Our way is to be "non-attached", not "detached" and "unattached". That means that one can emotionally savor, to the marrow, what is happening in life right now ... and one can commit to that and pour oneself into that ... but just do not cling to that, be willing to let it go. Appreciate this life while it is here (for our self for for those selfs we love) ... and when it is over, release (feeling grief when grief at loss of those we love is called for). Feel all emotions, yet simultaneously see through them as mental theatre, do not be imprisoned or made a puppet, seek to keep moderation and balance (although ... even then, moderation may not always be best when it comes to love).
I think of this quite frequently as our son gets bigger. He is getting older, a time of bitter-sweet happiness. I do not want to be emotionally detached from that, but neither do I want to cling to this moment, try to keep him from growing up, and be unwilling to see it all pass.
Early Buddhism did emphasize emotional detachment more than the later Mahayana. As I said, now we tend not to see our thoughts and emotions (i.e., the "self") so much as the "enemy" as bits of theatre that have to be seen through, handled wisely, not allowed to tie us up. That is a big difference. Same with ordinary life, which is no longer seen as something to "escape", but as something to also be seen through, handled wisely, not allowed to tie us up.
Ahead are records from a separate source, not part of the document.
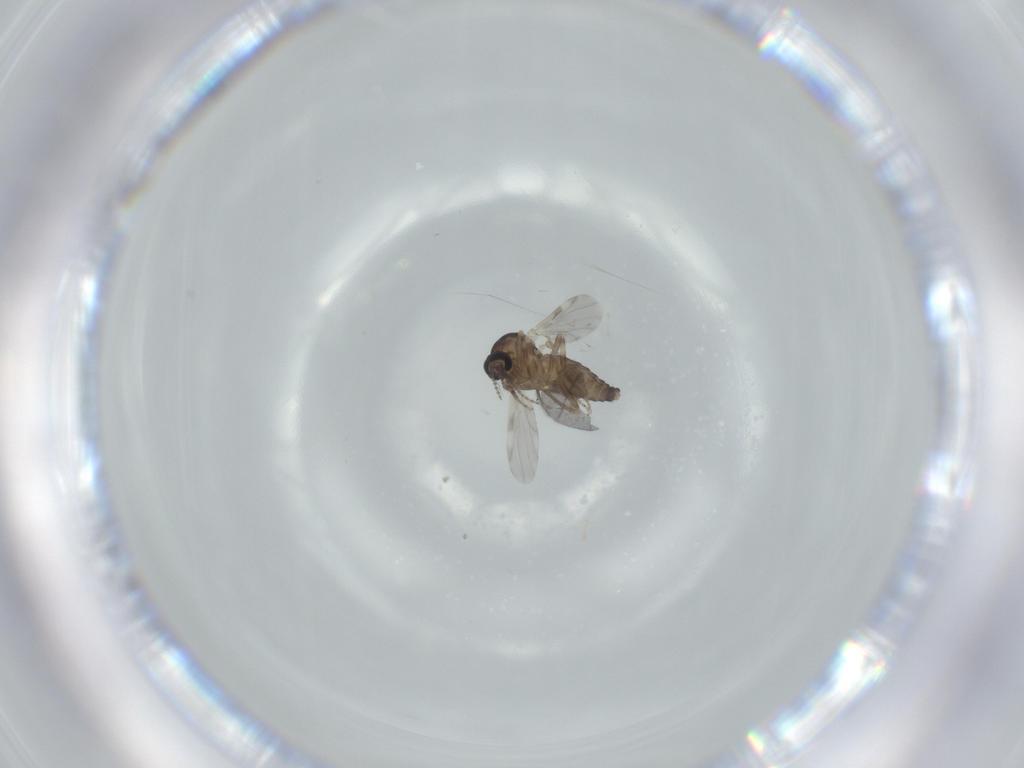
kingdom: Animalia
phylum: Arthropoda
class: Insecta
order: Diptera
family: Ceratopogonidae
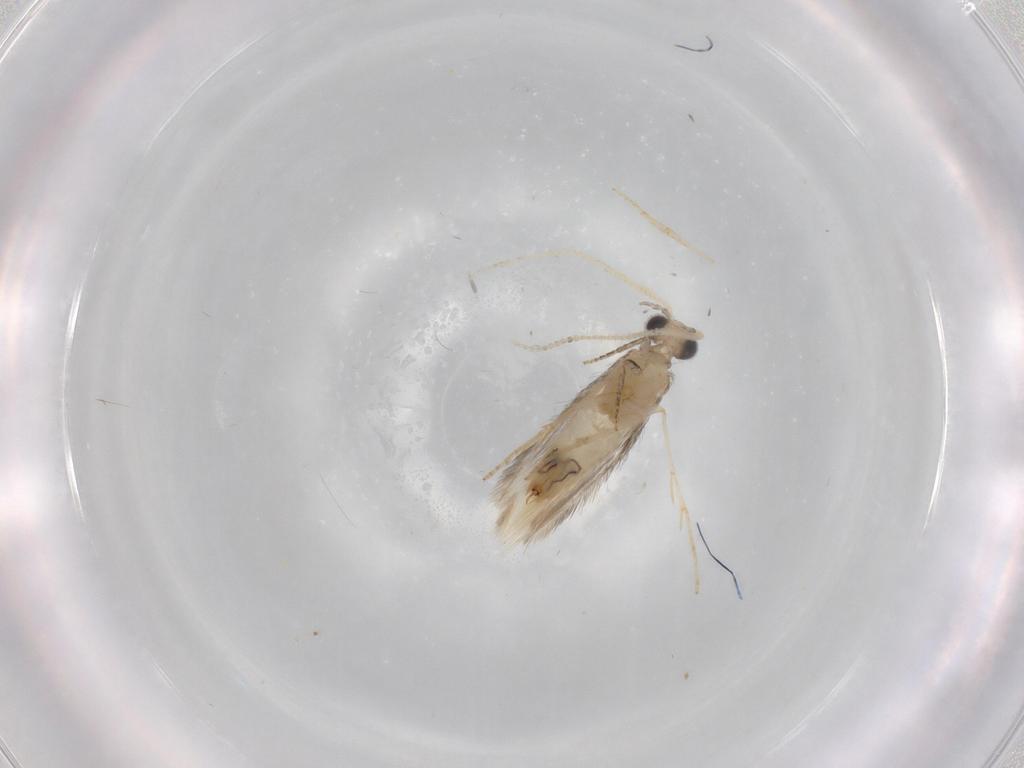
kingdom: Animalia
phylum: Arthropoda
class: Insecta
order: Trichoptera
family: Hydroptilidae
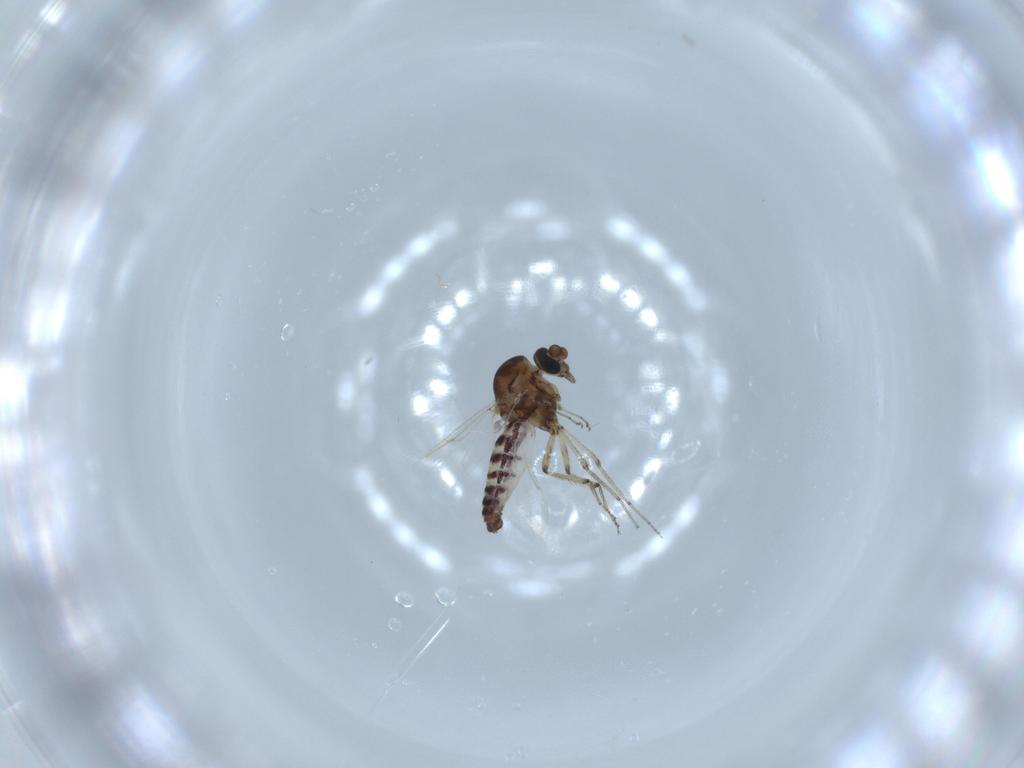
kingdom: Animalia
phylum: Arthropoda
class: Insecta
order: Diptera
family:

Sit and learn these two eyes that are one eye, a Buddha's Eye, like two side of a no sided coin.
In our Zen Practice, we drop judgments and preferences. We also learn how to drop without dropping. We do both at once. In "Just Sitting" Zazen, we drop all judgments and learn to live from such perspective, but people often misunderstand what this really means. Of course, if we are to live as human beings, we must have preferences and make choices. Otherwise, we can't function. We could not choose to stand up or sit down, wait for the green light to "go" instead of running red lights, we could not even choose to get out of bed in the morning.
So, how to do both at once? Ah, this is one of the great discoveries of Zen Buddhism, namely, that folks can live on a couple or more "channels" (for want of a better term) at once, seemingly conflicting viewpoints without conflict.
Well, for example, we drop all "likes" and "dislikes" on one channel, even as we must have "likes" and "dislikes" on another. The result is
like choosing what you like, and avoiding what you dislike, but fully accepting either one ... all at the same time. For example, you go into
life's ice cream store and ask for vanilla. But all they have is strawberry, which you hate. You embrace the fact that life sometimes
gives strawberry. When vanilla, eat vanilla, when strawberry ... savor the strawberry.
Do you see a bit how that works? Most folks think that you must only live on one channel or the other.
HOWEVER, during Zazen itself, we practice dropping all preferences PERIOD. In life, we can live having both preferences and no preferences, but in Shikantaza, we just practice having no preferences. This is very important.